By Edited Nov 13, 2013 0 0

Jackies tree
The time is quickly approaching when we will be preparing for Christmas. If you have small children, then you know the tree is the prop that builds the suspense until that day finally arrives. Not only does it spark the anticipation of the arrival of Christmas morning, but it has its own special way of bringing the family closer. At my house, the family gathers together the day after Thanksgiving to put up the tree. Each family member gets to place an ornament where ever they desire. It feels the air with an euphoric atmosphere that is indescribable and unforgettable.

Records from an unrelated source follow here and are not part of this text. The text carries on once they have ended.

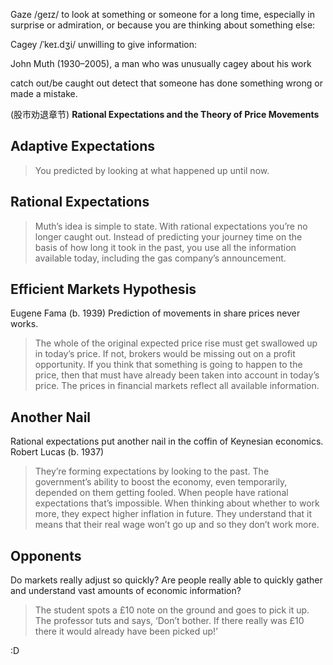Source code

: Gaze /ɡeɪz/
to look at something or someone for a long time, especially in surprise or admiration, or because you are thinking about something else:

Cagey /ˈkeɪ.dʒi/
unwilling to give information:

John Muth (1930–2005), a man who was unusually cagey about his work

catch out/be caught out
detect that someone has done something wrong or made a mistake.

(股市劝退章节)
**Rational Expectations and the Theory of Price Movements**
## Adaptive Expectations
> You predicted by looking at what happened up until now. 

## Rational Expectations
> Muth’s idea is simple to state. With rational expectations you’re no longer caught out. Instead of predicting your journey time on the basis of how long it took in the past, you use all the information available today, including the gas company’s announcement.

## Efficient Markets Hypothesis
Eugene Fama (b. 1939)
Prediction of movements in share prices never works.

>  The whole of the original expected price rise must get swallowed up in today’s price. If not, brokers would be missing out on a profit opportunity.
> If you think that something is going to happen to the price, then that must have already been taken into account in today’s price.
> The prices in financial markets reflect all available information.

## Another Nail
Rational expectations put another nail in the coffin of Keynesian economics.
Robert Lucas (b. 1937)
> They’re forming expectations by looking to the past. The government’s ability to boost the economy, even temporarily, depended on them getting fooled. When people have rational expectations that’s impossible.
> When thinking about whether to work more, they expect higher inflation in future. They understand that it means that their real wage won’t go up and so they don’t work more. 

## Opponents
Do markets really adjust so quickly? Are people really able to quickly gather and understand vast amounts of economic information?

> The student spots a £10 note on the ground and goes to pick it up. The professor tuts and says, ‘Don’t bother. If there really was £10 there it would already have been picked up!’

:D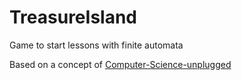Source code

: # TreasureIsland
Game to start lessons with finite automata

Based on a concept of [Computer-Science-unplugged](https://csunplugged.org/en/resources/treasure-island/)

For this day you will want to find the healthiest tree possible. If you go to a tree farm there are plenty of clues to look for when selecting that perfect tree. Fresh cut trees last longer than pre-cut trees. They are also less likely to be a fire hazard. If you have a fireplace, then a fresh cut tree is a major plus. If your only option is a pre-cut, then inspect it carefully. To determine how fresh the tree is grasp some of the needles between your thumb and index finger and give them a tug. If they break off easily or do not spring back the tree is probably to dry. Another trick to test for freshness is to take the tree and tap it's base against the ground. If other than brown needles fall off, don't get the tree. You can also bend the branches and they should be pliable without snapping. Make sure the branches are full on all sides, and if so, you have found your perfect tree.

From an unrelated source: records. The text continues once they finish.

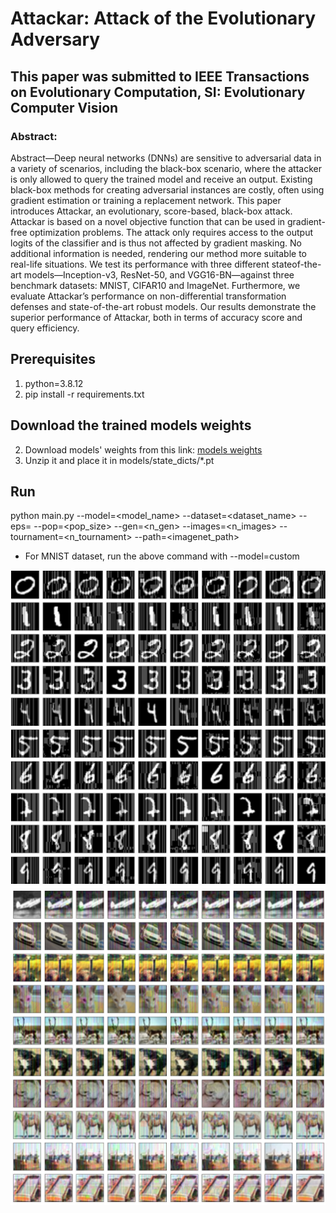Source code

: # Attackar: Attack of the Evolutionary Adversary

## This paper was submitted to IEEE Transactions on Evolutionary Computation, SI: Evolutionary Computer Vision

### Abstract:
Abstract—Deep neural networks (DNNs) are sensitive to adversarial data in a variety of scenarios,
including the black-box scenario, where the attacker is
only allowed to query the trained model and receive
an output. Existing black-box methods for creating
adversarial instances are costly, often using gradient
estimation or training a replacement network. This
paper introduces Attackar, an evolutionary, score-based,
black-box attack. Attackar is based on a novel objective
function that can be used in gradient-free optimization
problems. The attack only requires access to the output
logits of the classifier and is thus not affected by
gradient masking. No additional information is needed,
rendering our method more suitable to real-life situations. We test its performance with three different stateof-the-art models—Inception-v3, ResNet-50, and VGG16-BN—against three benchmark datasets: MNIST,
CIFAR10 and ImageNet. Furthermore, we evaluate
Attackar’s performance on non-differential transformation defenses and state-of-the-art robust models.
Our results demonstrate the superior performance of
Attackar, both in terms of accuracy score and query
efficiency.

## Prerequisites
1. python=3.8.12
2. pip install -r requirements.txt

## Download the trained models weights
2. Download models' weights from this link: [models weights](https://drive.google.com/file/d/1LKLicAXgL-Q9QFtvMWDkHN-8ESPBNjtO/view?usp=sharing)
3. Unzip it and place it in models/state_dicts/*.pt

## Run
python main.py --model=<model_name> --dataset=<dataset_name> --eps=<epsilon> --pop=<pop_size> --gen=<n_gen> --images=<n_images> --tournament=<n_tournament> --path=<imagenet_path>
- For MNIST dataset, run the above command with --model=custom

![alt text](figures/MNIST.jpg)
![alt text](figures/CIFAR10.jpg)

Be careful when transporting the tree. You can read more about that here. Once you get it home, you will need to cut about a couple of inches of the base back. If the tree has been cut for more that a few hours the base can seal. If you cut back the base, you will ensure an absorbent surface for up taking water for your tree. Once you have it up and in the stand, water is vital. Trees can drink a gallon of water a day. Not providing adequate water will cause it to dry out very quickly and become a fire hazard. It is imperative that you do not forget this crucial task.

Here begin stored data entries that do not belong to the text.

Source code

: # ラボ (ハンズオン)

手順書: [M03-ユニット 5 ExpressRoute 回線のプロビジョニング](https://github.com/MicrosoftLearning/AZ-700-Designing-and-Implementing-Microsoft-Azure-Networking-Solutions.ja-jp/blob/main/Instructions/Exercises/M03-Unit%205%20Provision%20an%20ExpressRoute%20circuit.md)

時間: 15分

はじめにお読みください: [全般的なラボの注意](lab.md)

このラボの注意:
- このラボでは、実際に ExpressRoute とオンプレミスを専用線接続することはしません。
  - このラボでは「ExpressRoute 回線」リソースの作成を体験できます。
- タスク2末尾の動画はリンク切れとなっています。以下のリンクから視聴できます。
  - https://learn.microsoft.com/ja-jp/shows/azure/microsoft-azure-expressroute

Where you place your tree in your home is also important to its vitality and your safety. I have always had a fireplace in my home and the urge to place the tree near it is overwhelming. However, this should be avoided. A fireplace can dry out a Christmas tree very quickly. So can drafts. Evergreens have a high resin content which makes them very flammable, so discourage the desire to place them near this environment.

If you decide to buy a living tree for replanting, then you should wait about a week before Christmas. Do not leave them indoors for more than 10 days. Leave them in their burlap ball and place them in a container. You should also fill the contain with some sphagnum peat to ensure that the soil remains moist. After Christmas, you should promptly remove the lights and decorations and transplant the tree outside. Do not transplant it in area where the ground has frozen. Mulch and water and fertilize it, to have a green Christmas this year.